• DATA RECORDS:
= Beginning of Section =
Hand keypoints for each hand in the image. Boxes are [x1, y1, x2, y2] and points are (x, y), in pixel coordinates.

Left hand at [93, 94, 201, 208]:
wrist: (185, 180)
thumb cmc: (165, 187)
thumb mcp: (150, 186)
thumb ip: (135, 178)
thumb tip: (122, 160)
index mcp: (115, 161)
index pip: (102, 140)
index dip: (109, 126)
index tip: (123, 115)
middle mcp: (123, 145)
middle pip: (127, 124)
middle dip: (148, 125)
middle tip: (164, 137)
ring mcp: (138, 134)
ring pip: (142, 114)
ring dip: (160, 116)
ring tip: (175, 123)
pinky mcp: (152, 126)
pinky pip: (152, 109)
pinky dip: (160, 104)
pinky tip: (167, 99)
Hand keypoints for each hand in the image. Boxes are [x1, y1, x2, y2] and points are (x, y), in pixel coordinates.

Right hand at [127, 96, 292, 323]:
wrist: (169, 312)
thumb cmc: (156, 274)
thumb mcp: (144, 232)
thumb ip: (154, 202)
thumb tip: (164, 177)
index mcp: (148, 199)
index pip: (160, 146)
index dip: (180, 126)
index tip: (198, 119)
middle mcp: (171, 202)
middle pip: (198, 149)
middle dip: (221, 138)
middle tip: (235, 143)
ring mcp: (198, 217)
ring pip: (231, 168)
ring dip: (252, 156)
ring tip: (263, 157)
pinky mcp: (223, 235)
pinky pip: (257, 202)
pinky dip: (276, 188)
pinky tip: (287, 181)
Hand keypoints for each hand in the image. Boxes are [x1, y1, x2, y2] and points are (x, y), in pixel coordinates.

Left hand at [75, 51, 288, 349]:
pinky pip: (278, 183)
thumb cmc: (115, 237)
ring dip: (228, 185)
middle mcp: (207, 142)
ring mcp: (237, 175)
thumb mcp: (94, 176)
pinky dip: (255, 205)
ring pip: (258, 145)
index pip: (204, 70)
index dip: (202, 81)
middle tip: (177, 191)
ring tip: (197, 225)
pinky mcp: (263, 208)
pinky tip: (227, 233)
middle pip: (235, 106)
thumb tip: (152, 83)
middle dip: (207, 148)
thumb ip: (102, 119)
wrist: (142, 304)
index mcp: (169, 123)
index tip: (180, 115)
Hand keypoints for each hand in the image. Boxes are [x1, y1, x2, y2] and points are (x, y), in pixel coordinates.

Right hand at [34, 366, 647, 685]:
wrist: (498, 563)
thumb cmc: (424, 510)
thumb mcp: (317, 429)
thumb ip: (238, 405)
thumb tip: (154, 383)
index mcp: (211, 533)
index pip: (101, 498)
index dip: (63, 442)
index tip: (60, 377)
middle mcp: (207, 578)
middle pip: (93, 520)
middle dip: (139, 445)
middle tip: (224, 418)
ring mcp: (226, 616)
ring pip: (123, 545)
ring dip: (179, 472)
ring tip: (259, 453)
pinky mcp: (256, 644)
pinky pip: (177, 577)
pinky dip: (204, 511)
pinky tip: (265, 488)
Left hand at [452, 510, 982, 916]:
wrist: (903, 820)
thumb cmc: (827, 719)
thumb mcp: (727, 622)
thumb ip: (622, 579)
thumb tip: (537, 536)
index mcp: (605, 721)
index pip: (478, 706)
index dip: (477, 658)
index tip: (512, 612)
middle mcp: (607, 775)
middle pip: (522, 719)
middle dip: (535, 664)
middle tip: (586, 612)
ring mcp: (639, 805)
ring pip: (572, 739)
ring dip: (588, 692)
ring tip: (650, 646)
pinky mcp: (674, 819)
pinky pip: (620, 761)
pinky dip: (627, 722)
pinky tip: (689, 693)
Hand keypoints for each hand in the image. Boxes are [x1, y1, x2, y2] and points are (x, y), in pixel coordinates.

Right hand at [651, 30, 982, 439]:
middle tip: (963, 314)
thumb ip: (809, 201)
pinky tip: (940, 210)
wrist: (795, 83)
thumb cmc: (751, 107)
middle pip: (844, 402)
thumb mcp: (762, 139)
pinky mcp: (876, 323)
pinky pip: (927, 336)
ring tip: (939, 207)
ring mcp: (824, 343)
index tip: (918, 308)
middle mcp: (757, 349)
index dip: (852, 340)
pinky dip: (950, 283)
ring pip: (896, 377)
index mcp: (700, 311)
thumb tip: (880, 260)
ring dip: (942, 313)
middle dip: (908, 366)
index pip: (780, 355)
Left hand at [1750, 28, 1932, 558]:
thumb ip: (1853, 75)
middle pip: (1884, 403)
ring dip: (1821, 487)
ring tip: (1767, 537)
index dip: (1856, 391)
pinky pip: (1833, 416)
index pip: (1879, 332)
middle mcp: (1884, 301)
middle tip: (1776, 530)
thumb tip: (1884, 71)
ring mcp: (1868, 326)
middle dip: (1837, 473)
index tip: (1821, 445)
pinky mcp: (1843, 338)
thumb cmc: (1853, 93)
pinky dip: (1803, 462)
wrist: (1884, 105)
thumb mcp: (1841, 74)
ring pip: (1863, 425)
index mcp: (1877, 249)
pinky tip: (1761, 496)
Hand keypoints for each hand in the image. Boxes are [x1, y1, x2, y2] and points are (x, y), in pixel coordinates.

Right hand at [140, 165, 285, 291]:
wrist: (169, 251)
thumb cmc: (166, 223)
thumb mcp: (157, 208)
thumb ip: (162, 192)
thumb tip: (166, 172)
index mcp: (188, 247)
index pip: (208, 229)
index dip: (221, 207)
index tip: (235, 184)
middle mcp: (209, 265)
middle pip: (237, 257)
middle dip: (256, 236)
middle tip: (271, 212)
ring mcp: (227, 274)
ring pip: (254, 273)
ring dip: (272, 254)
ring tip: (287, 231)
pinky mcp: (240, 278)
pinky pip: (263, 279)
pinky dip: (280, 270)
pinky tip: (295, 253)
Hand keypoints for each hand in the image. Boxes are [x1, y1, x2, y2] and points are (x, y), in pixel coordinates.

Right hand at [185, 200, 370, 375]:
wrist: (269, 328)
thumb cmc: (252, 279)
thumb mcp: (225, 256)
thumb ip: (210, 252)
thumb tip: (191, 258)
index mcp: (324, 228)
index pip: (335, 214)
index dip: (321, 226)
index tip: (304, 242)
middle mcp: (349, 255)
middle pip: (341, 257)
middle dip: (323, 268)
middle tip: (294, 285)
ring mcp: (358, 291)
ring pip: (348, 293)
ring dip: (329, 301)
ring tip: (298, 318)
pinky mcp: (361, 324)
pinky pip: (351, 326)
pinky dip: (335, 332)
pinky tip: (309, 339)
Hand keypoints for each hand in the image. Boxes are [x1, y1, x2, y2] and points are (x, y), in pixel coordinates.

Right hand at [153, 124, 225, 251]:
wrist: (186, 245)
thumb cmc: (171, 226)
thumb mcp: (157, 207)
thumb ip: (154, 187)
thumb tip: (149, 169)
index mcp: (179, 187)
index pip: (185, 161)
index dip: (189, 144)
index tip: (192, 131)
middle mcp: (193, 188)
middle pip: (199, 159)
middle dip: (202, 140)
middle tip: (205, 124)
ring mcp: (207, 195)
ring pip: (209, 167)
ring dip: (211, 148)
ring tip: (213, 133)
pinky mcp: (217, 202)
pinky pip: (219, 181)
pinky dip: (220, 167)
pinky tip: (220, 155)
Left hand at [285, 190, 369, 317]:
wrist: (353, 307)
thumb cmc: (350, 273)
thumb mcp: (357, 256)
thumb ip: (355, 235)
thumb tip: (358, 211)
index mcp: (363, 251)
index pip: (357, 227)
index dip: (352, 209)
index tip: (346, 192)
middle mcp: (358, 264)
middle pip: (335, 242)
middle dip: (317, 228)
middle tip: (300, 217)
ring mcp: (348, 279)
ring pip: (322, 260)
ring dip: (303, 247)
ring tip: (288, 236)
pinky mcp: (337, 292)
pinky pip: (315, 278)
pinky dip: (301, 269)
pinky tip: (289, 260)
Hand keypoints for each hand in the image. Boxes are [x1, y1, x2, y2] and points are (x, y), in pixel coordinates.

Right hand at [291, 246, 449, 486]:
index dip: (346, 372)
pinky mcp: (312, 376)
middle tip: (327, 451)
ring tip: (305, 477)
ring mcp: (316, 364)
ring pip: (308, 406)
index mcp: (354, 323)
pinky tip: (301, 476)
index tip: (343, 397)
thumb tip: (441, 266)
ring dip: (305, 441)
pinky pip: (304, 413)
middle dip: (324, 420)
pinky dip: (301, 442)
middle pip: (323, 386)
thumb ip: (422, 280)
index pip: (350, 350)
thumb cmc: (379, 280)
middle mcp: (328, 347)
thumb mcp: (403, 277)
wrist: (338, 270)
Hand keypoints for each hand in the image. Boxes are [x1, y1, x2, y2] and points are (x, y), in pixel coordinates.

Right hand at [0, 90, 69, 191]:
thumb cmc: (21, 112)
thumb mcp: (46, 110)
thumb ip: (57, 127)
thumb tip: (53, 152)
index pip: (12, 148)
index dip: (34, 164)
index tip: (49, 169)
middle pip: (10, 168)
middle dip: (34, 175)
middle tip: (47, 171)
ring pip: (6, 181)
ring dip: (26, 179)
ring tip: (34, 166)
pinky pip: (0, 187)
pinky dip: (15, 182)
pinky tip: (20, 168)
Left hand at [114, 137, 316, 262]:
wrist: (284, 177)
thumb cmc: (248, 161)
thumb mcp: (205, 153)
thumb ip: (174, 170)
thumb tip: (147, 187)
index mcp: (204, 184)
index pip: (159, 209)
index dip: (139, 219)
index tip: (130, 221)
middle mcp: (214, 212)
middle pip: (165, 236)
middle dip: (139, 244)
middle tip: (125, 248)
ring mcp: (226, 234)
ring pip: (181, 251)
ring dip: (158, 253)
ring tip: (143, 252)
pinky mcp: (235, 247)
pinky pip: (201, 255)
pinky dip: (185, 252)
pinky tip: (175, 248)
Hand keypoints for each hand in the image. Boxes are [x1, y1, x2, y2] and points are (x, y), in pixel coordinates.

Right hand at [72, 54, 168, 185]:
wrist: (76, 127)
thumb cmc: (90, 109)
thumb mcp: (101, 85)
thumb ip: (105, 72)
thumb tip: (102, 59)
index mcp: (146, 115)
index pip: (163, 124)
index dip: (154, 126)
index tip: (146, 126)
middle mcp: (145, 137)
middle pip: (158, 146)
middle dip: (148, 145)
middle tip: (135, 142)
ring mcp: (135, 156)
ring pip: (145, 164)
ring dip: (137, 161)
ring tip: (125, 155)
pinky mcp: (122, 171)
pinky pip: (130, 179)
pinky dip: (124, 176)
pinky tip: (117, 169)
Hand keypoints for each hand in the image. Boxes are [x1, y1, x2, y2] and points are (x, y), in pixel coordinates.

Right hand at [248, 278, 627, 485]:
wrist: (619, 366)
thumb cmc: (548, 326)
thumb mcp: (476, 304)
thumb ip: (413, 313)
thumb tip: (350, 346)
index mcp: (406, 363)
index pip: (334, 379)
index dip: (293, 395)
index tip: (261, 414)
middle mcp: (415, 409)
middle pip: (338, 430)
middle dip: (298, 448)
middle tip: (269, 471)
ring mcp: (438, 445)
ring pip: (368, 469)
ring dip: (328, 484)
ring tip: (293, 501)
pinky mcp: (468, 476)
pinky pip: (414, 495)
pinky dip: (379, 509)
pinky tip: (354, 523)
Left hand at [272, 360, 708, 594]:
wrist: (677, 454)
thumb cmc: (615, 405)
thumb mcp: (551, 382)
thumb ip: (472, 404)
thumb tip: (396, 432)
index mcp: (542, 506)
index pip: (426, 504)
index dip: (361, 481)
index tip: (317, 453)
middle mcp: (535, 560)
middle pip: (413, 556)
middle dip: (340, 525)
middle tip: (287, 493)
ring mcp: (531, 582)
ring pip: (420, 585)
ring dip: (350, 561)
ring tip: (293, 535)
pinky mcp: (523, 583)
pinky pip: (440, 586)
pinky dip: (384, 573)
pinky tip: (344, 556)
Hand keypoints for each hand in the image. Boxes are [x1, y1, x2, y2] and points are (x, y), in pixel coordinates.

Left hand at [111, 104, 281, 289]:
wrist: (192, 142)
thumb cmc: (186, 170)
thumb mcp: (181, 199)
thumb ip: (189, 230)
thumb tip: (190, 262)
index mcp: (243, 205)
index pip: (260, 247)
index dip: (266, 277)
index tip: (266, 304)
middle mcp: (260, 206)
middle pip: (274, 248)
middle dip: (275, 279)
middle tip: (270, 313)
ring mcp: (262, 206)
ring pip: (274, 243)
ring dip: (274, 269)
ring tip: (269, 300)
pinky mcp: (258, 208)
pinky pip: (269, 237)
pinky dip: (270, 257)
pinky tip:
= End of Section =
• WHAT IS EXPECTED:
Please reproduce, exactly as they appear above, the lines from the line containing "index tip: (317, 453)" up to and including the line containing "pinky tip: (344, 556)".

• SOLUTION TO THIS EXERCISE:
index tip: (317, 453)
middle mcp: (535, 560)
middle pip: (413, 556)
middle dip: (340, 525)
middle tip: (287, 493)
ring mcp: (531, 582)
ring pip: (420, 585)
ring dip: (350, 561)
ring tip: (293, 535)
pinky mcp: (523, 583)
pinky pip: (440, 586)
pinky dip: (384, 573)
pinky tip: (344, 556)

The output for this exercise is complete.